Attualità Italiana

Addio a Marcello D’Orta: in una lettera scrisse di avere il tumore a causa dei rifiuti

Marcello D'Orta, maestro-scrittore napoletano è morto oggi. Nella sua ultima lettera scrisse che la causa del suo tumore è stata la camorra

Addio a Marcello D’Orta. Il maestro-scrittore morto quest’oggi dopo la sua lunga e travagliata lotta al cancro. «Il Paradiso me lo immagino come un grande vicolo di Napoli.
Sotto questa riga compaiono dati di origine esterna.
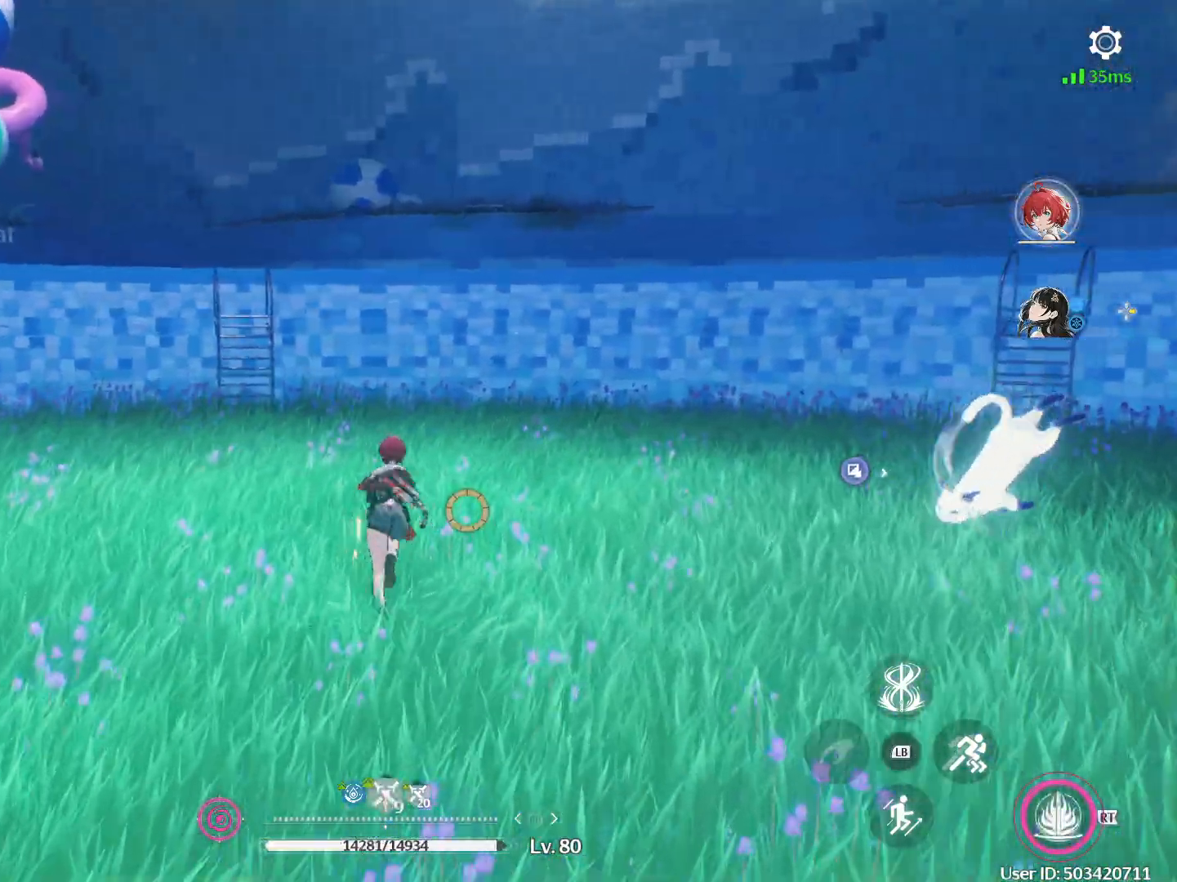
{"buttons": [], "left_stick": "up-right", "right_stick": "center", "events": [[283, "B", "up"]]}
Però con il mare e pieno di sole». E’ così che lo descrive nella sua ultima opera “Cuore di Napoli”, il Paradiso.  La scrittura era per lui un modo per sconfiggere giorno per giorno il male che lo stava divorando da tempo. Non ha mai abbandonato la penna D’Orta. La sua passione per la narrativa, vissuta come un rifugio dal cancro, lo ha accompagnato fino alla fine dei suoi giorni. D’Orta da sempre ha lottato per far trasparire un’immagine bella della sua città, Napoli. Un posto dove, la camorra e altri mali non potranno mai distruggere i sogni e le idee di chi nutre ancora delle sperenze che un giorno magari le cose possano cambiare. D’Orta aveva recentemente dichiarato che il tumore che lo stava distruggendo in qualche modo era da ricollegarsi al problema dei rifiuti che interessava la città di Napoli: “Quando, qualche mese fa, mi fu diagnosticato un tumore, la prima cosa che ho pensato è stata la monnezza. È colpa, è quasi certamente colpa della monnezza se ho il cancro”. Questo è quello che scrisse D’Orta nella sua lettera al Giornale, prima di morire.  D’Orta, infatti, non aveva alcun vizio: non fumava, né beveva, mangiava regolarmente. “A chi devo dire grazie? Certamente alla camorra”, scrive D’Orta. L’emergenza rifiuti che dilaniano l’intera città, infatti, non è altro che la conseguenza della presenza del clan cammorristo che ostacola il loro smaltimento, corrompendo, tra l’altro gli stessi funzionari.
Scrive ancora il maestro: “Da noi la monnezza ha dimensioni ciclopiche. È stato calcolato che messi in fila, i sacchetti dell’immondizia arrivano da Napoli a Mosca, coprono 17 campi di calcio, riempiono 12 Empire State Building. La scrittura è la mia vita. Quella che l’anno scorso stava per lasciarmi. Basterà? Credo di sì. Perché per la malattia fisica possono, quando possono, qualcosa i medicinali. Per il male dell’anima la scrittura può essere un ottimo farmaco”.